Die Sozialhilfe kennt keine Härtefallmehrbedarfe

Das Nachsehen haben allerdings Sozialhilfe-Bezieher. Das SGB XII kennt keine entsprechende Regelung für einmalige Härtefallmehrbedarfe. Betroffene können lediglich erheblich gestiegene Abschlagszahlungen über eine flexible Erhöhung des Regelsatzes nach § 27a Abs. 4 SGB XII realisieren.

Ob hier aus verfassungsrechtlichen Erwägungen auch im SGB XII einmalige Bedarfe über die abweichende Festsetzung der Regelsätze zu realisieren sind, wird lediglich mittelfristig über den Klageweg vor den Sozialgerichten geklärt werden können.

Klageweg wird wahrscheinlich Abhilfe schaffen

Die schlechte Nachricht ist, dass davon auszugehen ist, dass die Jobcenter als auch die Sozialämter trotz massiv steigender Strompreise die Härtefallregelung bzw. die flexible Erhöhung der Regelsätze nicht stattgeben werden.

Leistungsbeziehende müssen demnach bereits sein, solche Ansprüche vor Gericht durchzusetzen. Es ist aber davon auszugehen, dass zahlreiche Betroffene sich nicht scheuen werden, die Gerichte anzurufen, um entsprechende Hilfen einzuklagen.

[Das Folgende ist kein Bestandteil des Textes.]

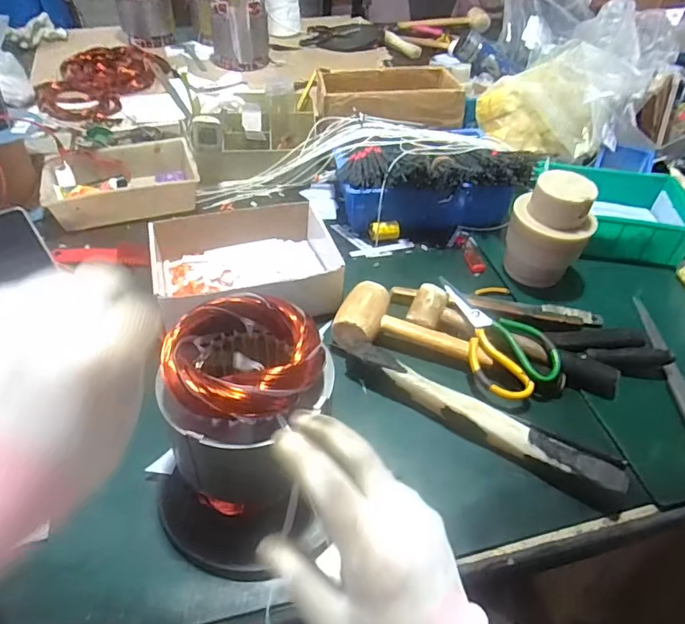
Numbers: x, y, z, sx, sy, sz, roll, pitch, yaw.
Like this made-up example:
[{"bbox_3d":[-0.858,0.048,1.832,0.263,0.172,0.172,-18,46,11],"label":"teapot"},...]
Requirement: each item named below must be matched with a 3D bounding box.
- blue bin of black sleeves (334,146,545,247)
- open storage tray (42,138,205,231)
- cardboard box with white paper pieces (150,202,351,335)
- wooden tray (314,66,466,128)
[{"bbox_3d":[0.140,-0.209,0.854,0.309,0.139,0.157,4,44,1],"label":"blue bin of black sleeves"},{"bbox_3d":[-0.386,-0.227,0.889,0.238,0.064,0.177,-15,47,-18],"label":"open storage tray"},{"bbox_3d":[-0.136,-0.061,0.721,0.258,0.076,0.197,-10,46,-13],"label":"cardboard box with white paper pieces"},{"bbox_3d":[0.095,-0.433,1.001,0.287,0.066,0.178,-1,44,-4],"label":"wooden tray"}]

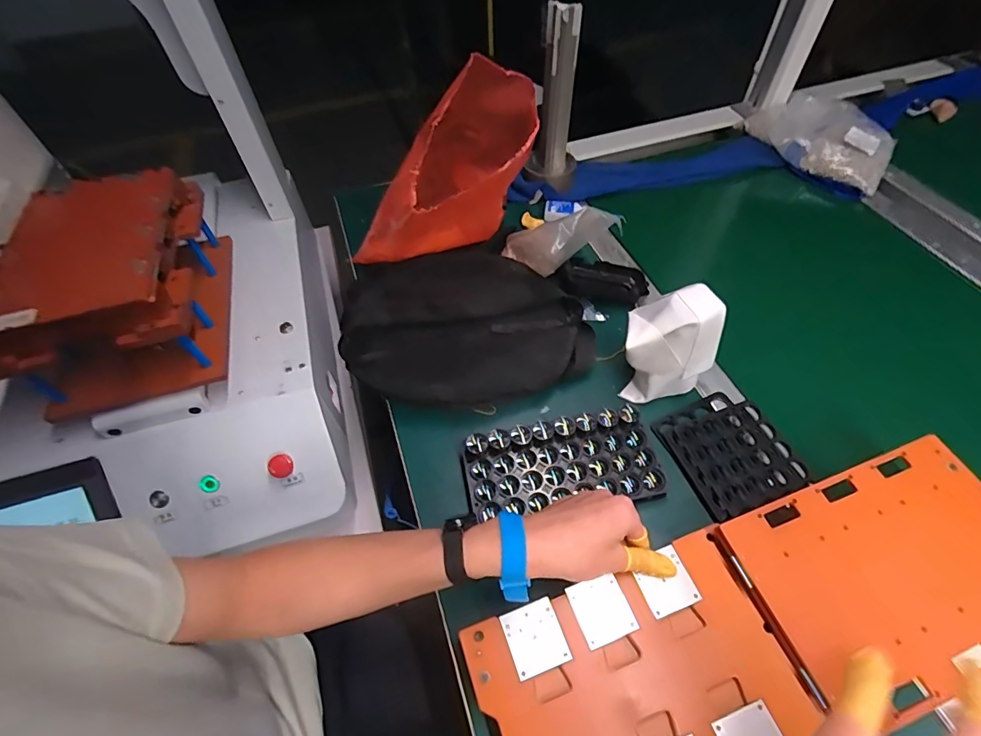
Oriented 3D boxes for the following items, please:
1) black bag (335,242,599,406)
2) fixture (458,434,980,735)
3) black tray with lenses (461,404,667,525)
[{"bbox_3d":[-0.036,-0.056,0.588,0.299,0.057,0.240,-11,54,-4],"label":"black bag"},{"bbox_3d":[0.218,0.204,0.367,0.454,0.022,0.163,-21,55,-7],"label":"fixture"},{"bbox_3d":[0.072,0.098,0.477,0.190,0.032,0.090,-10,53,-4],"label":"black tray with lenses"}]

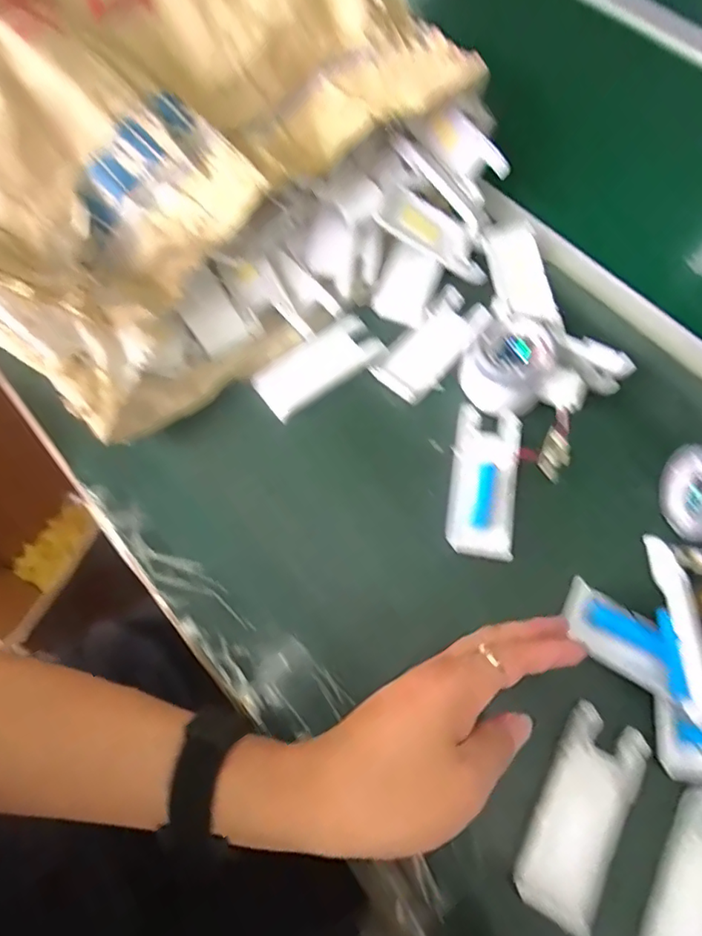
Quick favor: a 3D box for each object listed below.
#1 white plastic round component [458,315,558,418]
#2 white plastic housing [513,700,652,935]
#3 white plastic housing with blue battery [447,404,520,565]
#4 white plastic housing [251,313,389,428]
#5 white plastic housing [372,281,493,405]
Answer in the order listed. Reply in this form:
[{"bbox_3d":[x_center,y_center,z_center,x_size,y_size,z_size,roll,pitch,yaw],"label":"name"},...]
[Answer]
[{"bbox_3d":[0.111,-0.077,0.393,0.055,0.037,0.059,0,68,0],"label":"white plastic round component"},{"bbox_3d":[0.130,0.193,0.305,0.045,0.011,0.106,28,71,11],"label":"white plastic housing"},{"bbox_3d":[0.094,0.010,0.387,0.044,0.014,0.108,8,69,3],"label":"white plastic housing with blue battery"},{"bbox_3d":[-0.025,-0.079,0.423,0.101,0.009,0.046,-33,72,-12],"label":"white plastic housing"},{"bbox_3d":[0.064,-0.098,0.426,0.048,0.017,0.105,38,73,14],"label":"white plastic housing"}]

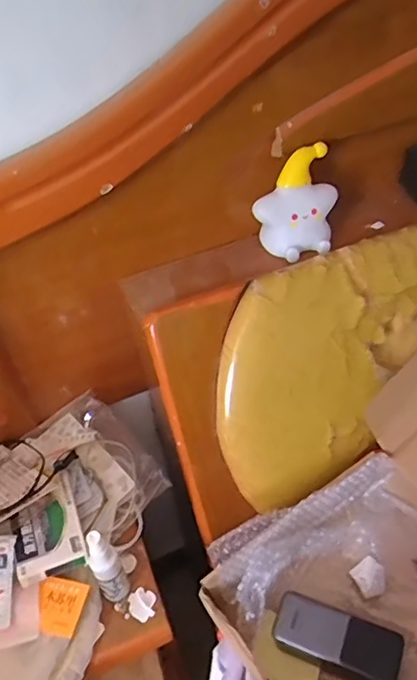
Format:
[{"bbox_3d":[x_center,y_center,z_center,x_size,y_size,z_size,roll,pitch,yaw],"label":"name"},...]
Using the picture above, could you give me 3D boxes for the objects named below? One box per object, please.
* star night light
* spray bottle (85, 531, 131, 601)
[{"bbox_3d":[0.108,-0.168,0.685,0.100,0.117,0.074,1,43,9],"label":"star night light"},{"bbox_3d":[-0.108,0.245,0.587,0.028,0.114,0.023,-19,43,-12],"label":"spray bottle"}]

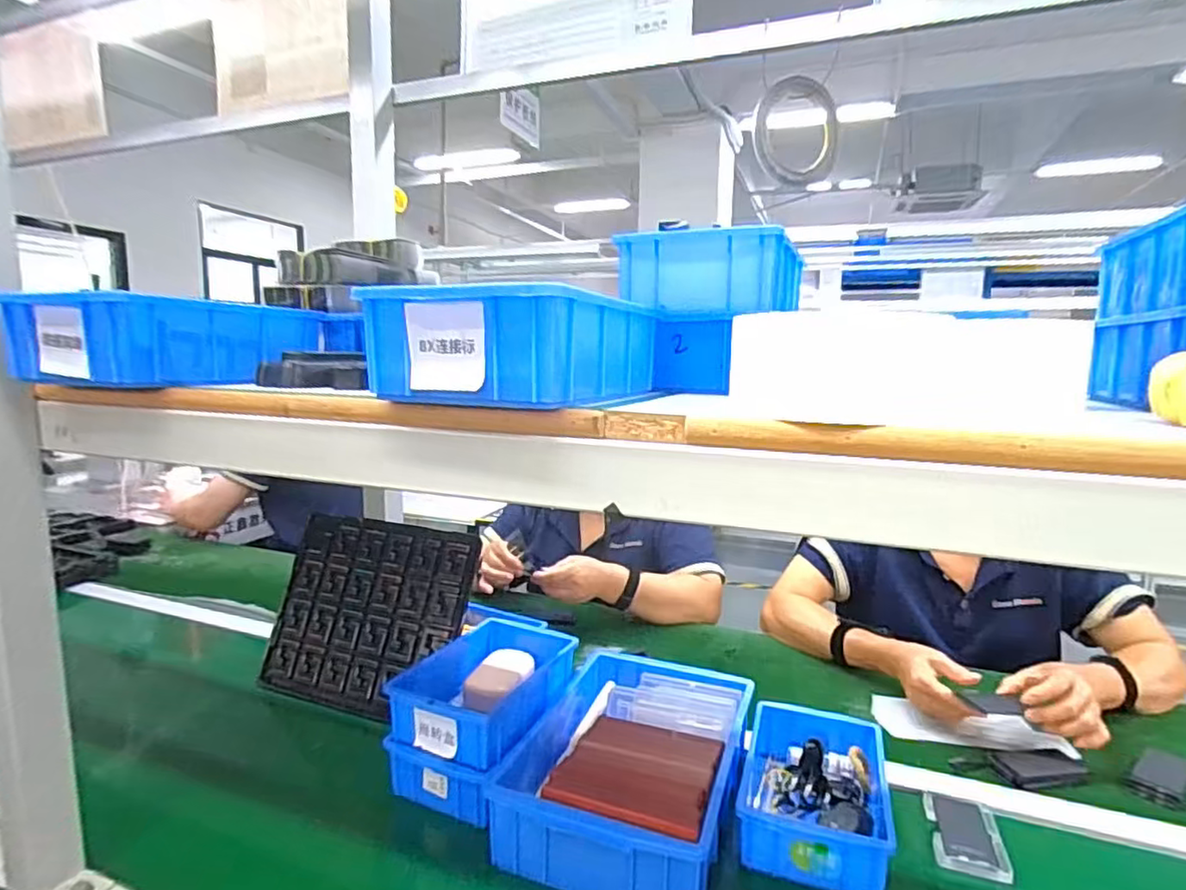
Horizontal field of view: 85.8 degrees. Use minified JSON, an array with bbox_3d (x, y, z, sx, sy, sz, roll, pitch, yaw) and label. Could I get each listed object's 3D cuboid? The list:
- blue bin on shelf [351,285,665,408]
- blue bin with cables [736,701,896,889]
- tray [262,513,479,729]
[{"bbox_3d":[-0.044,-0.063,0.421,0.130,0.058,0.181,4,9,19],"label":"blue bin on shelf"},{"bbox_3d":[0.226,0.351,0.656,0.133,0.057,0.215,4,9,19],"label":"blue bin with cables"},{"bbox_3d":[-0.315,0.231,0.884,0.304,0.249,0.016,5,-17,21],"label":"tray"}]

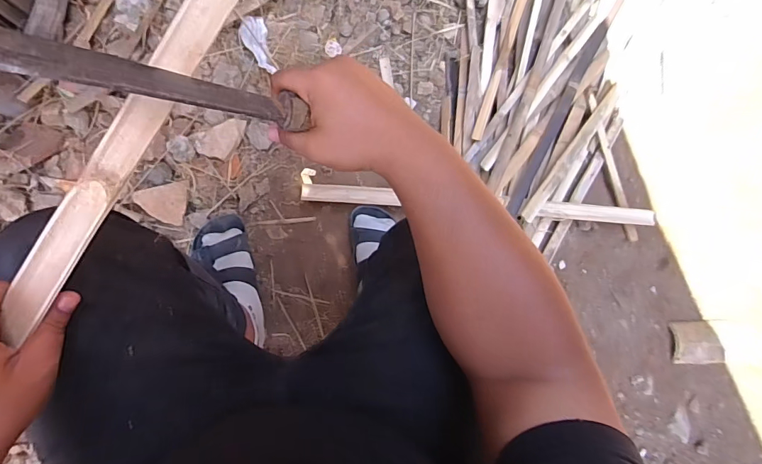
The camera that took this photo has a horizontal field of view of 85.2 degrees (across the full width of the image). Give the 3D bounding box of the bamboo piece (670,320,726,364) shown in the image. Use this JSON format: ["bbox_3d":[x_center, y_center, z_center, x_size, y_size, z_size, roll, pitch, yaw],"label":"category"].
[{"bbox_3d":[0.661,0.228,0.862,0.091,0.034,0.084,-2,79,-8],"label":"bamboo piece"}]

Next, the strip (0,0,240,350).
[{"bbox_3d":[-0.149,-0.120,0.297,0.029,0.009,0.455,34,94,-3],"label":"strip"}]

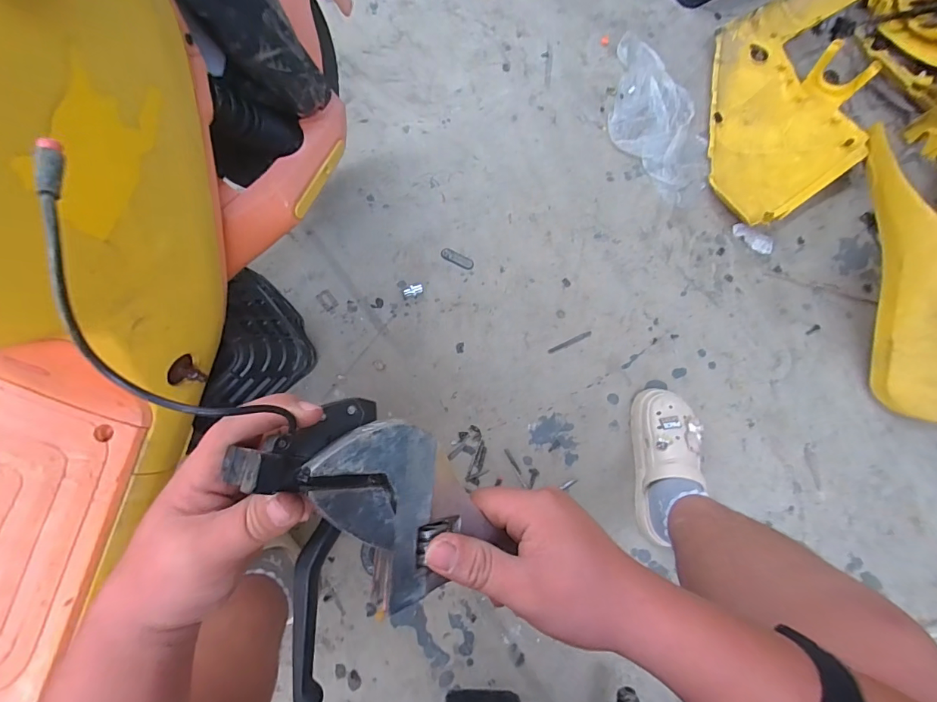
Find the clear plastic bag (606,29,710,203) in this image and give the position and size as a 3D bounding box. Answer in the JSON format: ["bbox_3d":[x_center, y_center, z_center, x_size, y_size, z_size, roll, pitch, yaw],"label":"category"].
[{"bbox_3d":[0.414,-0.527,0.980,0.185,0.021,0.429,-6,78,-3],"label":"clear plastic bag"}]

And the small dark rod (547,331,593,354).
[{"bbox_3d":[0.200,-0.017,0.860,0.095,0.004,0.011,-25,79,-7],"label":"small dark rod"}]

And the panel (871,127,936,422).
[{"bbox_3d":[0.885,-0.163,0.808,0.259,0.203,0.566,1,78,-3],"label":"panel"}]

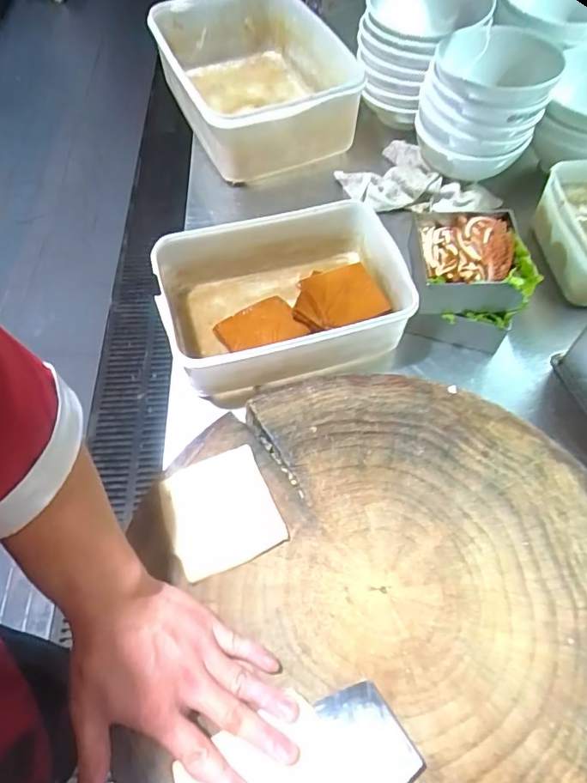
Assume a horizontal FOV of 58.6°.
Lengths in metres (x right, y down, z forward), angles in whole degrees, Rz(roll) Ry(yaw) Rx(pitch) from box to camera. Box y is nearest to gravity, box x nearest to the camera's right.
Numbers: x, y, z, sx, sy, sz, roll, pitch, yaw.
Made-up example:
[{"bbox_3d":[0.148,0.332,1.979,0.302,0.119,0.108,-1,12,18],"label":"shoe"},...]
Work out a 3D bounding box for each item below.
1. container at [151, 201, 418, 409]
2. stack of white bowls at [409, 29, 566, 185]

Wohngeld und Kinderzuschlag Bezieher sollten Hartz IV-Antrag bei hoher Nachzahlung stellen

Einkommensschwache Haushalte, die aufgrund hoher Nachzahlungen unter das Hartz-IV-Niveau fallen, Bezieher von Wohngeld und Kinderzuschlag oder auch Bezieher von Ausbildungsleistungen können in dem Monat der hohen Nachzahlung einen Antrag auf SGB II Leistungen stellen.

Voraussetzung dafür wäre jedoch die beschriebene Anerkennung der erhöhten Stromkosten im Rahmen der Härtefallmehrbedarfs nach § 21 Abs. 6 SGB II bzw. über eine abweichende Festsetzung des Regesatzes nach § 27a Abs. 4 SGB XII.

Allerdings werden auch hier die Jobcenter sehr wahrscheinlich die Bedarfe nicht anerkennen, weshalb auch hier die Betroffenen den Klageweg beschreiten sollten, um Ansprüche durchzusetzen.

Die Chancen sind gut

Insgesamt sind die Chancen aufgrund des zitierten Urteils des Bundesverfassungsgerichts nicht schlecht. Allerdings müssen Betroffene bereit sein, den Klageweg zu beschreiten, solange die Bundesregierung nicht für bedarfsdeckende Regelleistungen sorgt.